Мы поговорили еще немного, потом я поужинал и пошел спать. Ничего не хотелось мне делать, только спать. Уснуть, чтобы не знать забот.

Проснулся я глубокой ночью. Потом до рассвета вертелся в постели, но так и не уснул больше. Зато принял решение: никуда я не поеду, останусь на родине. Я здесь жить хочу. Как это хорошо, что в конце концов я на что-то решился. Я встал, вымылся с ног до головы холодной водой и поел с аппетитом. Больше меня не томили ни собственная подавленность, ни жалобное выражение на лице Хенни, ни мамина нерешительность, ни Агнешкины намеки, что, мол, мы упускаем великий шанс.

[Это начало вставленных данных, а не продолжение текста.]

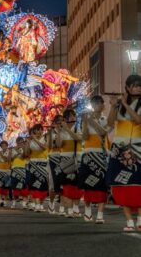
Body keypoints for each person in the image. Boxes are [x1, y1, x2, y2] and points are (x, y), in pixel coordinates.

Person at [107, 75, 141, 231]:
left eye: (139, 85)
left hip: (137, 149)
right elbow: (110, 123)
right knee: (122, 185)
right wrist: (114, 106)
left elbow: (138, 119)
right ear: (127, 87)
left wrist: (125, 104)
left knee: (137, 185)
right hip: (119, 149)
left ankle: (140, 220)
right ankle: (129, 222)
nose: (136, 88)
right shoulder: (120, 105)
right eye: (133, 86)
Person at [80, 96, 109, 224]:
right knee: (88, 184)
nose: (99, 105)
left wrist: (91, 121)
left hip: (101, 155)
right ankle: (87, 210)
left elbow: (103, 133)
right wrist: (86, 122)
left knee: (102, 185)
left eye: (100, 103)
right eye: (96, 103)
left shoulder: (105, 119)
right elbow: (85, 137)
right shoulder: (86, 119)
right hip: (88, 155)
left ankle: (100, 214)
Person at [57, 109, 83, 218]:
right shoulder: (62, 130)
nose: (72, 118)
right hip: (65, 160)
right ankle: (70, 209)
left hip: (77, 159)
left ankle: (76, 208)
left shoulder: (78, 127)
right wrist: (59, 131)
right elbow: (58, 145)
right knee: (67, 185)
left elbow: (78, 138)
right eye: (69, 116)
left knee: (77, 185)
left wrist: (67, 129)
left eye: (73, 115)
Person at [27, 124, 49, 212]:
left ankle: (41, 204)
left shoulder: (46, 138)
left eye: (41, 129)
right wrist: (28, 143)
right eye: (37, 130)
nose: (39, 131)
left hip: (43, 163)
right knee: (34, 184)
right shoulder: (31, 140)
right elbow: (27, 153)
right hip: (33, 163)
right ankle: (36, 204)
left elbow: (44, 147)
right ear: (34, 131)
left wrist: (35, 139)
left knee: (43, 185)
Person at [47, 115, 64, 215]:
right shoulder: (51, 133)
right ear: (54, 123)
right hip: (53, 158)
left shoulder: (66, 131)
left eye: (62, 121)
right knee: (53, 182)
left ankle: (62, 206)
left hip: (64, 157)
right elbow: (49, 146)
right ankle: (51, 202)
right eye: (58, 122)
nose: (60, 123)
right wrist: (50, 135)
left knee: (63, 181)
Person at [10, 136, 30, 209]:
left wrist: (24, 148)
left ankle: (24, 203)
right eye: (19, 142)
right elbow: (10, 159)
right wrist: (16, 152)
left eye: (22, 142)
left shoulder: (25, 148)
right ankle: (14, 202)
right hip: (15, 168)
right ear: (17, 142)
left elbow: (25, 156)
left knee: (24, 186)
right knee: (14, 186)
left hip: (23, 168)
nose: (20, 144)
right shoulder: (12, 149)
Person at [0, 141, 11, 207]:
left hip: (6, 170)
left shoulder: (9, 152)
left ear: (7, 146)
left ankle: (5, 200)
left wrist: (0, 154)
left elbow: (7, 160)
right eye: (2, 146)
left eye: (5, 145)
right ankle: (0, 200)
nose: (4, 147)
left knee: (6, 186)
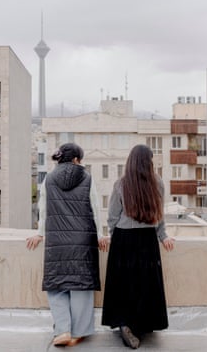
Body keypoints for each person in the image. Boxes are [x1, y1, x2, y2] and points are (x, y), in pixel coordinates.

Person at [26, 143, 105, 347]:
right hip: (83, 240)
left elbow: (43, 210)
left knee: (57, 286)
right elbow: (95, 208)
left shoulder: (49, 179)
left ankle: (62, 329)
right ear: (77, 160)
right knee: (81, 286)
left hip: (56, 240)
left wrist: (39, 233)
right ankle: (78, 332)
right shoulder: (87, 178)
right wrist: (101, 234)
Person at [101, 144, 174, 349]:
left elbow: (113, 216)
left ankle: (125, 323)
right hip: (147, 240)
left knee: (123, 284)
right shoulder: (157, 182)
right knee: (145, 283)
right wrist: (163, 236)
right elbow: (160, 214)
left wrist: (115, 238)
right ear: (148, 162)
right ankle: (141, 323)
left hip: (124, 239)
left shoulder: (121, 183)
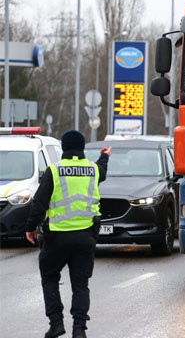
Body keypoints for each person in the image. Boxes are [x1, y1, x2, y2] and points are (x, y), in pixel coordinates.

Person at [25, 130, 111, 338]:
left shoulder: (54, 171)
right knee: (81, 284)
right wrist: (105, 156)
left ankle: (56, 324)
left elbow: (40, 203)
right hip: (85, 237)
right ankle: (79, 329)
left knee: (50, 277)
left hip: (57, 237)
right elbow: (102, 170)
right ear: (82, 148)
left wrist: (30, 227)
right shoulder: (92, 170)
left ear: (63, 148)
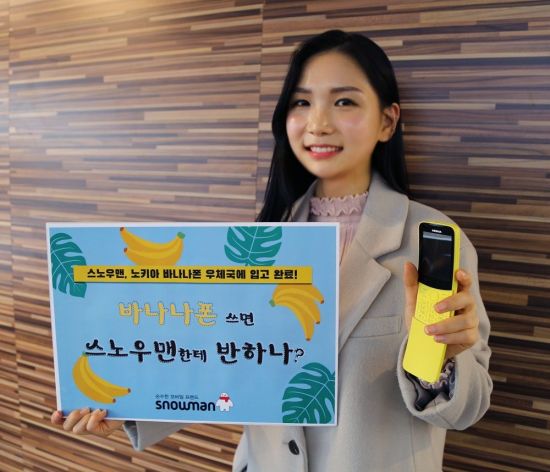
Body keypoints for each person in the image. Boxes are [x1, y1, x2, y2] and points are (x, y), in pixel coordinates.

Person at [51, 29, 492, 471]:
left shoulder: (431, 239)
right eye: (301, 102)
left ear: (387, 122)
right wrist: (128, 406)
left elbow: (468, 408)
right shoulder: (259, 243)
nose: (318, 122)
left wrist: (443, 360)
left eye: (344, 101)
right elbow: (221, 363)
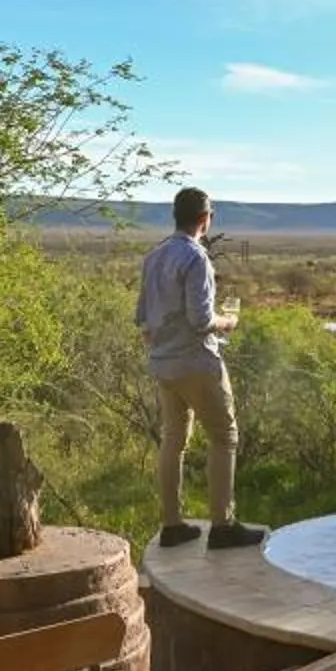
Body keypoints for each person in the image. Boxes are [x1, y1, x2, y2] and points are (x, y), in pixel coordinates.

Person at [135, 187, 264, 549]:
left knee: (173, 440)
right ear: (205, 219)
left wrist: (163, 347)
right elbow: (201, 319)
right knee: (225, 437)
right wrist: (228, 322)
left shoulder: (154, 257)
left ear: (176, 216)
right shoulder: (196, 258)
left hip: (163, 364)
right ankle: (223, 526)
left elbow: (143, 320)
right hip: (196, 362)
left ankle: (172, 525)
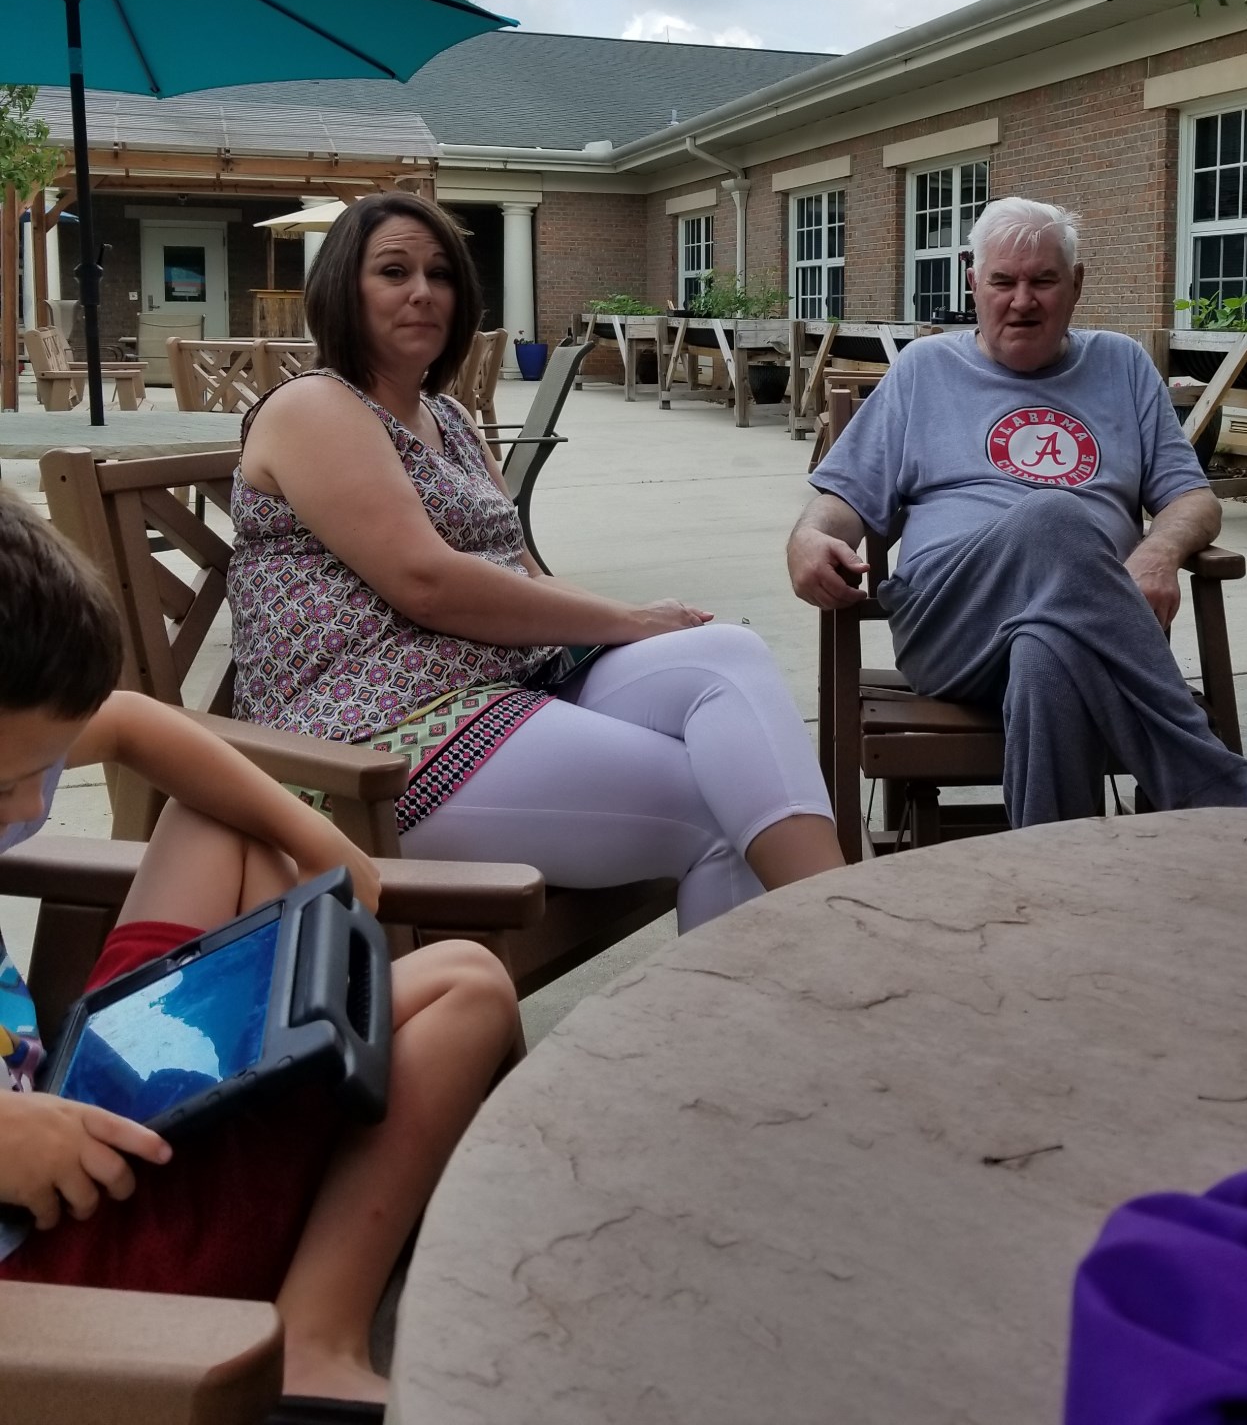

«Ничего, сейчас я скажу маме, что нам делать, — думал я про себя. — Она меня послушает, а не девчонок».

И вдруг звонок в дверь. Открываю, на душе весело. И кого я вижу? Йошка Петри собственной персоной! Раскрасневшийся как маков цвет, пот на лбу. Стоит, на костыль свой опирается.

Думаю, что даже он не был так удивлен, увидев меня тогда на своем балконе, как теперь я при его появлении.

— Проходи, садись. Наверное, очень устал?

Йошка только кивнул. На костылях проковылял в комнату и буквально рухнул на кровать. Заговорил, когда я поплотнее прикрыл дверь в комнату. У него был очень смущенный вид, и он старался смотреть не на меня, а куда-то вниз.

— Знаешь, Андриш, чего я пришел? Если за границу поедешь, возьми и меня с собой.